Before making an agreement, be sure to understand what you are agreeing to! Are you allowed to have a pet? Does the rent include utilities? Is it a month-to-month tenancy or are you agreeing to a fixed term? Both parties should sign the agreement and initial beside any changes, additions, or alterations that are made to the agreement. As well, make sure to get a copy – it may serve as a useful reference or evidence should any disagreements about the tenancy agreement come up down the road. Landlords are obligated to provide a copy of the agreement no later than 21 days after it is signed.
Fees and Deposits
There are several different fees and deposits that a landlord may ask for:
• A security deposit is a sum of money held in trust as part of an agreement between tenant and landlord. A landlord cannot ask for a deposit that exceeds half of a month’s rent. While most landlords will request the security deposit at the start of a tenancy, tenants actually have 30 days from the start date to pay the security deposit.

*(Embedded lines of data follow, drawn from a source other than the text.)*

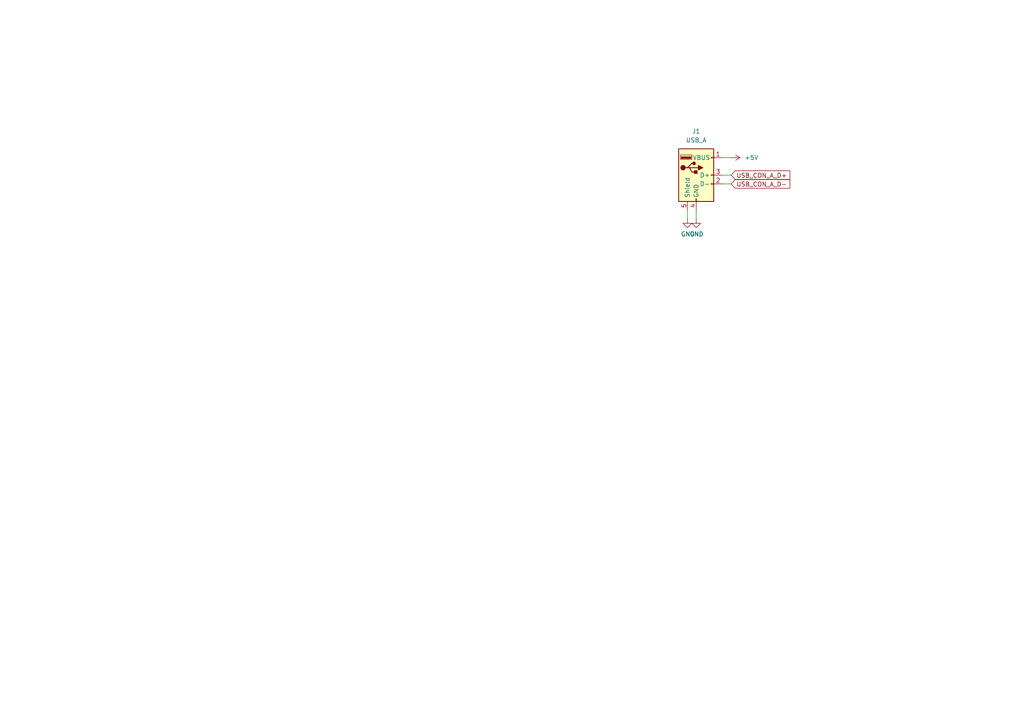
<source format=kicad_sch>
(kicad_sch (version 20230121) (generator eeschema)

  (uuid 2c06c0d7-b029-47db-9a85-8a095dddfea8)

  (paper "A4")

  (title_block
    (company "SmartEQ Information Technologies")
  )

  


  (wire (pts (xy 201.93 63.5) (xy 201.93 60.96))
    (stroke (width 0) (type default))
    (uuid 6c2ef4df-6e63-412b-8feb-cd23d1d6bc23)
  )
  (wire (pts (xy 212.09 53.34) (xy 209.55 53.34))
    (stroke (width 0) (type default))
    (uuid 949b438c-69d7-49fb-b611-47fbd50dd35f)
  )
  (wire (pts (xy 212.09 45.72) (xy 209.55 45.72))
    (stroke (width 0) (type default))
    (uuid dd0a0469-8933-4a98-a379-7cf04b1c7e3e)
  )
  (wire (pts (xy 199.39 63.5) (xy 199.39 60.96))
    (stroke (width 0) (type default))
    (uuid e5bf5869-20fa-4c4e-9593-23583cb5b7f8)
  )
  (wire (pts (xy 212.09 50.8) (xy 209.55 50.8))
    (stroke (width 0) (type default))
    (uuid efdd31a3-9548-4942-baee-4146a951ba9e)
  )

  (global_label "USB_CON_A_D-" (shape input) (at 212.09 53.34 0) (fields_autoplaced)
    (effects (font (size 1.27 1.27)) (justify left))
    (uuid 0218f0a8-6a25-42b9-b0d3-2664612e2523)
    (property "Intersheetrefs" "${INTERSHEET_REFS}" (at 228.989 53.2606 0)
      (effects (font (size 1.27 1.27)) (justify left) hide)
    )
  )
  (global_label "USB_CON_A_D+" (shape input) (at 212.09 50.8 0) (fields_autoplaced)
    (effects (font (size 1.27 1.27)) (justify left))
    (uuid dee2bfd0-d1ea-4900-b08a-2c1929a07502)
    (property "Intersheetrefs" "${INTERSHEET_REFS}" (at 228.989 50.7206 0)
      (effects (font (size 1.27 1.27)) (justify left) hide)
    )
  )

  (symbol (lib_id "power:GND") (at 201.93 63.5 0) (unit 1)
    (in_bom yes) (on_board yes) (dnp no)
    (uuid 47a97eae-3884-4ec9-a1ca-983867a355ed)
    (property "Reference" "#PWR0101" (at 201.93 69.85 0)
      (effects (font (size 1.27 1.27)) hide)
    )
    (property "Value" "GND" (at 202.057 67.8942 0)
      (effects (font (size 1.27 1.27)))
    )
    (property "Footprint" "" (at 201.93 63.5 0)
      (effects (font (size 1.27 1.27)) hide)
    )
    (property "Datasheet" "" (at 201.93 63.5 0)
      (effects (font (size 1.27 1.27)) hide)
    )
    (pin "1" (uuid 8148a6da-8d15-4933-95f7-a13fe988a2a7))
    (instances
      (project "RP2040_minimal"
        (path "/25e5aa8e-2696-44a3-8d3c-c2c53f2923cf/be9054fb-4f51-4e84-a213-a31d6a22fbd4"
          (reference "#PWR0101") (unit 1)
        )
      )
    )
  )

  (symbol (lib_id "power:GND") (at 199.39 63.5 0) (unit 1)
    (in_bom yes) (on_board yes) (dnp no)
    (uuid 5f8110d1-bb8f-4735-8521-467e307c0e6b)
    (property "Reference" "#PWR0102" (at 199.39 69.85 0)
      (effects (font (size 1.27 1.27)) hide)
    )
    (property "Value" "GND" (at 199.517 67.8942 0)
      (effects (font (size 1.27 1.27)))
    )
    (property "Footprint" "" (at 199.39 63.5 0)
      (effects (font (size 1.27 1.27)) hide)
    )
    (property "Datasheet" "" (at 199.39 63.5 0)
      (effects (font (size 1.27 1.27)) hide)
    )
    (pin "1" (uuid 394d2f63-c5d0-40c7-85aa-27f0997d6f8e))
    (instances
      (project "RP2040_minimal"
        (path "/25e5aa8e-2696-44a3-8d3c-c2c53f2923cf/be9054fb-4f51-4e84-a213-a31d6a22fbd4"
          (reference "#PWR0102") (unit 1)
        )
      )
    )
  )

  (symbol (lib_id "Connector:USB_A") (at 201.93 50.8 0) (unit 1)
    (in_bom yes) (on_board yes) (dnp no)
    (uuid 80c3739c-703f-45d6-ae1f-2e9a6611b6d9)
    (property "Reference" "J1" (at 201.93 38.1 0)
      (effects (font (size 1.27 1.27)))
    )
    (property "Value" "USB_A" (at 201.93 40.64 0)
      (effects (font (size 1.27 1.27)))
    )
    (property "Footprint" "Connector_USB:USB_A_CNCTech_1001-011-01101_Horizontal" (at 205.74 52.07 0)
      (effects (font (size 1.27 1.27)) hide)
    )
    (property "Datasheet" " ~" (at 205.74 52.07 0)
      (effects (font (size 1.27 1.27)) hide)
    )
    (pin "1" (uuid e6ca167f-4608-4578-aaf9-645968943d8b))
    (pin "2" (uuid e2b90a2f-c52f-4d5d-ab8d-a671e8117fe2))
    (pin "3" (uuid 79b5075c-84d0-461b-8f57-98300eb8e4dd))
    (pin "4" (uuid 09bcff6a-023c-4bac-8c89-a3fc83895974))
    (pin "5" (uuid da40251c-8d72-41be-bc2c-40897af863dc))
    (instances
      (project "RP2040_minimal"
        (path "/25e5aa8e-2696-44a3-8d3c-c2c53f2923cf/be9054fb-4f51-4e84-a213-a31d6a22fbd4"
          (reference "J1") (unit 1)
        )
      )
    )
  )

  (symbol (lib_id "power:+5V") (at 212.09 45.72 270) (unit 1)
    (in_bom yes) (on_board yes) (dnp no) (fields_autoplaced)
    (uuid a40f9862-84b1-49fb-bdb1-81d11385eec5)
    (property "Reference" "#PWR0103" (at 208.28 45.72 0)
      (effects (font (size 1.27 1.27)) hide)
    )
    (property "Value" "+5V" (at 215.9 45.7199 90)
      (effects (font (size 1.27 1.27)) (justify left))
    )
    (property "Footprint" "" (at 212.09 45.72 0)
      (effects (font (size 1.27 1.27)) hide)
    )
    (property "Datasheet" "" (at 212.09 45.72 0)
      (effects (font (size 1.27 1.27)) hide)
    )
    (pin "1" (uuid f5b3dcf9-7b78-4c7f-8026-b50effa444b4))
    (instances
      (project "RP2040_minimal"
        (path "/25e5aa8e-2696-44a3-8d3c-c2c53f2923cf/be9054fb-4f51-4e84-a213-a31d6a22fbd4"
          (reference "#PWR0103") (unit 1)
        )
      )
    )
  )
)

</source>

• Pet deposits are also one-time deposits that are used by landlords when damage is caused by pets. Pet deposits must not exceed the equivalent of one half of a month’s rent.
• A landlord can charge an extra deposit for access devices such as extra keys or electric garage door openers.
• Application fees: The Residential Tenancy Act stipulates that landlords are not allowed to charge fees as part of an application process.
Move-in Condition Inspection
Agreeing to and participating in a condition inspection is important because it can have an impact on a tenant’s right to the return of a security and/or pet deposit at the end of a tenancy. Accordingly, the Residential Tenancy Act sets out specific guidelines regarding move-in condition inspections:
• A landlord and tenant must inspect the condition of the unit together either on the day that the tenant takes possession or on another agreed-upon day.
• The landlord has an obligation to offer the tenant at least two opportunities for an inspection.
• The right of a tenant to the return of a security deposit is extinguished if the landlord has provided opportunities for inspection and the tenant has not participated.
• The right of a landlord to claim against a security deposit for damages is extinguished if the landlord does not provide two opportunities, does not participate in the inspection, or does not complete the form and give a copy to the tenant.
• Make sure to specify whether you agree or disagree that the report fairly represents the condition of the rental unit. This information may be useful at the time of move-out and in regards to the return of your security deposit.